Wednesday, April 24, 2024

A meizanologist's diary (69)

27 March (cont’d): as we take leave of Kogure Ritarō, we note that his monument stands at a place called Kanayama, or “Gold Mountain”. A signboard by the road attests to the name's literal truth: the metal really was mined here in the days of the warlord Takeda Shingen (1521-73), who used it to finance his campaigns. Moreover, says the sign, after a hard day’s digging, Takeda's miners found that the local springs had remarkable curative powers …


Continuing our walk down the pleasant river valley, we arrive at Masutomi just before the sun dips below the ridge. A mini-truck proclaiming the Mizugaki Hunting Club (in English) is parked outside our ryokan’s entrance. Perhaps that explains why our host looks rather more rugged and tanned than most people who sit behind a hotel reception desk.

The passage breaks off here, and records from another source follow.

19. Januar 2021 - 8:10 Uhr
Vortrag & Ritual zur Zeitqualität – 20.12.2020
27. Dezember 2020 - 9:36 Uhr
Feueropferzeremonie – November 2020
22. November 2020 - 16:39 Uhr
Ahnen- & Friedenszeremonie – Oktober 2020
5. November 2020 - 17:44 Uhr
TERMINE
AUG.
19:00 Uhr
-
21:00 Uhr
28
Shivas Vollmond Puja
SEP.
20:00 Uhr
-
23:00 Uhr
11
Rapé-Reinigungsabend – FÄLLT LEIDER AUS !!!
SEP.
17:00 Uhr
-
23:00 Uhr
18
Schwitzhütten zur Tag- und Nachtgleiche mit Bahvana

While signing in, I’m reminded that Masutomi distinguishes itself as a “Radium Onsen”. In Japan, it seems, this has been a thing for quite a while. Visiting Nakabusa Onsen in August 1914, the mountaineering missionary Walter Weston heard his host reporting “With immense pride … that one of the hot springs had been found by a government analyst to contain traces of radium.” Yet Nakabusa was only following where Tokyo led: a year before, a “Radium Institute” spa had opened in the Ginza, complete with a Madame Curie Café.

A century later, one might think folk would be more circumspect about their millirem count. Still, if the Wall Street Journal is to be believed, the Fukushima meltdown did little to quench the popularity of Japan's radioactive hot springs. Which is presumably why one of Masutomi’s peer resorts still boasts “one of the most radioactive springs in the world”, and one that “purifies the bod where the legend of the white wolf remains”.


To resolve this apparent paradox will require nothing less than a hot investigation. So, after changing into the provided yukatas, the Sensei and I shuffle off to our respective baths. In the corridor, we pass an in-house shrine to the “gongen” of the waters – surely an unusual feature in a ryokan. All the more intrigued, I proceed into the changing room and drop my yukata in a wicker basket.

Half expecting to see the blue glow of Cherenkov radiation, I slide open the glass door to the baths. Anticlimatically, though, there is only a large pool, its water slightly turbid with a whitish silt and, beside it, a small pool of quite ordinary clear water. Since a geezer is already soaking meditatively in the large one, towel neatly folded on top of his head, I opt for the smaller one. This proving to be pleasantly warm, I too zone out for a while, towel folded on head. 

Back in our room, the Sensei and I compare notes. The water was tepid, she says, and it says you have to sit in it for half an hour to get any benefit. What do you mean, I ask – my pool was quite nicely warm … Then you were in the wrong pool, the Sensei declares: didn’t you read the notice explaining that the large pool was the one with radium in it?

Maitta na, I exclaim to myself, as my investigation, hot or otherwise, collapses into a heap of methodological rubble. A gentle knock on the door interrupts the conversation, and the ryokan’s maid – seemingly its only staff member – brings in the supper trays. Washed down with a bottle of Kirin, the simple but tasty fare promises to set us up for an excellent night’s sleep, the river murmuring to us from beneath the window. After a long day, this will surely be a remarkably therapeutic experience after all ….


28 March: waiting for the train home at Nirasaki, we have a panoramic view over the town from the platform. But a thick layer of low cloud hides our mountain of yesterday. Never mind, the first swallows are flitting to and fro over the rooftops like fast neutrons. Spring has come.